(Structured pose outputs)
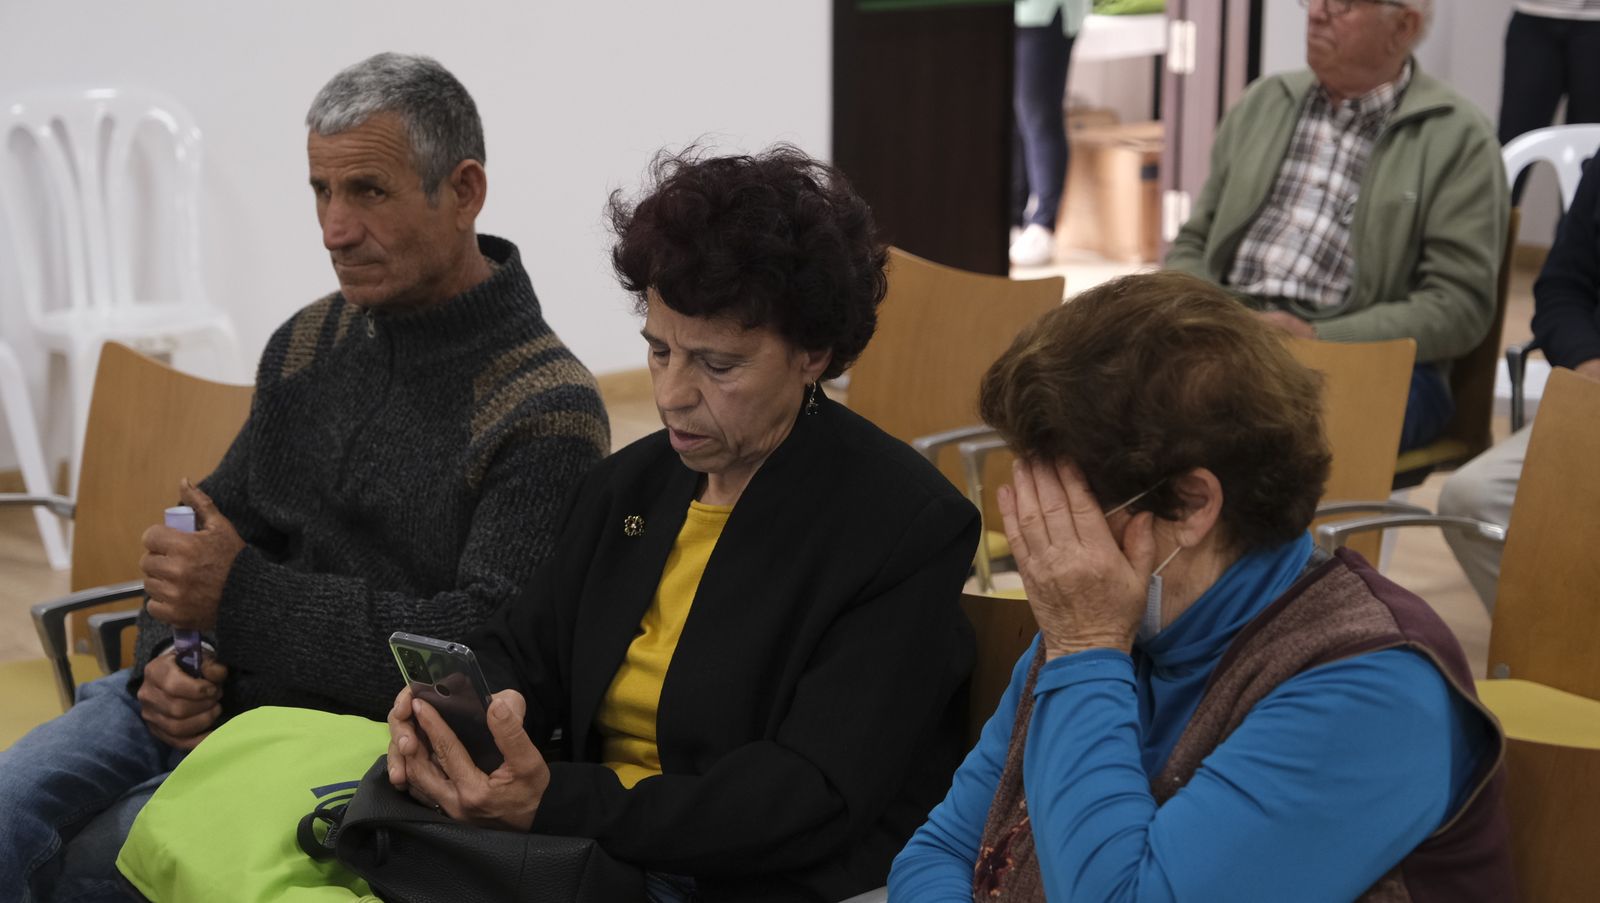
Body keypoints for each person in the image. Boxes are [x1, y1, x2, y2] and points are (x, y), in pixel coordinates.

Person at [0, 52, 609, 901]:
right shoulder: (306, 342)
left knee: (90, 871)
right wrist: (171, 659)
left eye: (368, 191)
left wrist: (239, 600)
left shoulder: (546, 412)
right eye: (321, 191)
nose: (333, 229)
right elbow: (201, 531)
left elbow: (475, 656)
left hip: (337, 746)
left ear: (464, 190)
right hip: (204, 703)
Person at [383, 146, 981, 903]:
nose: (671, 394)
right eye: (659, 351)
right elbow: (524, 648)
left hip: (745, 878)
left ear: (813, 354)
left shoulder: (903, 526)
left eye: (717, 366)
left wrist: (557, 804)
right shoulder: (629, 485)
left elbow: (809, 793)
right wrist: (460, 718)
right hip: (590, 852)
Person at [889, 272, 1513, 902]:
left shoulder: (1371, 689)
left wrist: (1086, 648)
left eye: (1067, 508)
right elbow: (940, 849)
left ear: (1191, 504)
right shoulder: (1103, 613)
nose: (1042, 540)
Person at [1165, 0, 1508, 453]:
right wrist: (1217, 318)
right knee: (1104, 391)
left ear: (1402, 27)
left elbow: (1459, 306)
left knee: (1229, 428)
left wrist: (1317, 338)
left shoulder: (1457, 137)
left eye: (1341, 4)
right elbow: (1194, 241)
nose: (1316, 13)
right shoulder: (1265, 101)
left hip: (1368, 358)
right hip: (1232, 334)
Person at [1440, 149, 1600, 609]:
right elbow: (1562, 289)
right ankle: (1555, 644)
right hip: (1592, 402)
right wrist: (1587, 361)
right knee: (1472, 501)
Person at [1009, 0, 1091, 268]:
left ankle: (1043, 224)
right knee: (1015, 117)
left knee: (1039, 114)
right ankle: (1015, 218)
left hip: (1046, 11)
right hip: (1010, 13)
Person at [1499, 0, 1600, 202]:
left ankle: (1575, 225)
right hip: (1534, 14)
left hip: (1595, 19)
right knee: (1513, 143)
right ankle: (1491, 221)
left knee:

#### [Task requirements]
Starting with the line above that holds "right elbow: (1562, 289)" and stopping with the line that holds "left ankle: (1575, 225)", reproduce each line exactly, omitting all other lines.

#### [Exercise solution]
right elbow: (1562, 289)
right ankle: (1555, 644)
right hip: (1592, 402)
right wrist: (1587, 361)
right knee: (1472, 501)
Person at [1009, 0, 1091, 268]:
left ankle: (1043, 224)
right knee: (1015, 117)
left knee: (1039, 114)
right ankle: (1015, 218)
left hip: (1046, 11)
right hip: (1010, 13)
Person at [1499, 0, 1600, 202]:
left ankle: (1575, 225)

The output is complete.